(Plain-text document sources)
[Start of Attachment]
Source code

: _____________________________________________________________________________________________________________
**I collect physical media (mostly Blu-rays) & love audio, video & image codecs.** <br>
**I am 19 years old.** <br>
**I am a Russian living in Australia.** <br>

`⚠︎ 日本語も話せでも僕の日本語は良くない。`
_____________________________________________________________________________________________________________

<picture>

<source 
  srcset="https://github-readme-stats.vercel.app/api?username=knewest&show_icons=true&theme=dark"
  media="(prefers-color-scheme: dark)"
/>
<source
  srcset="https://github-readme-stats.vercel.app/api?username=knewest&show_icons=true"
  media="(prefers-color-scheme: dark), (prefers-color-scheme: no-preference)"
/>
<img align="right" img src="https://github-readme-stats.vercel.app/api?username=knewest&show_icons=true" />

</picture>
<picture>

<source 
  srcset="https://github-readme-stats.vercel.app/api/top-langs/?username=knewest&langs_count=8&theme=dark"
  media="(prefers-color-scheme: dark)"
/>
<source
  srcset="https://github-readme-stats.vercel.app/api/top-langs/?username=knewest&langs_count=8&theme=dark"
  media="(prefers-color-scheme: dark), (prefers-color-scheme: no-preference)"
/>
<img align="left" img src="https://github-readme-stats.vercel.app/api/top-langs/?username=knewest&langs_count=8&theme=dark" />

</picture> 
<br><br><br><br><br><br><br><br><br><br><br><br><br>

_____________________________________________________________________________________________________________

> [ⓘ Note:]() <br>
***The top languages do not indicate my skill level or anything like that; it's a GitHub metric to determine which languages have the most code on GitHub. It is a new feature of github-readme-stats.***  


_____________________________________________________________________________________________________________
[End of Attachment]
[Start of Attachment]
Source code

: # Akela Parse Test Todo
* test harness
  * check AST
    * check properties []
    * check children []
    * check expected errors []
[End of Attachment]
[Start of Attachment]
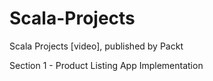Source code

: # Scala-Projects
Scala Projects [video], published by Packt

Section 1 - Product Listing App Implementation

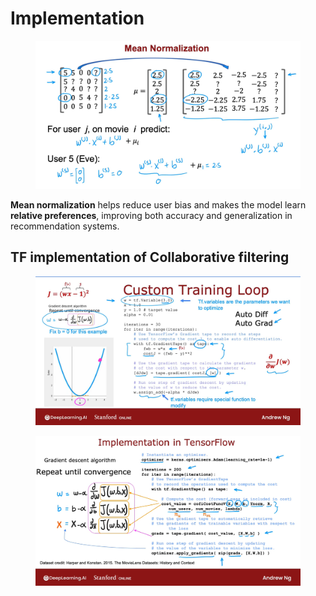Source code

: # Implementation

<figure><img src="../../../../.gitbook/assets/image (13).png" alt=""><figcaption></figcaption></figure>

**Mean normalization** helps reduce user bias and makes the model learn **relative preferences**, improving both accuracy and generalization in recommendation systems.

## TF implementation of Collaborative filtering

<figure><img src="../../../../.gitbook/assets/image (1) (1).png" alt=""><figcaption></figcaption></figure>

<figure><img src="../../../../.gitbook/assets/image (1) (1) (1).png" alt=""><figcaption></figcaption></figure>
[End of Attachment]
What the exercise asks: Please tally the lines of the entries that contain the string "srcset" and reply with the count alone.

Answer below: 4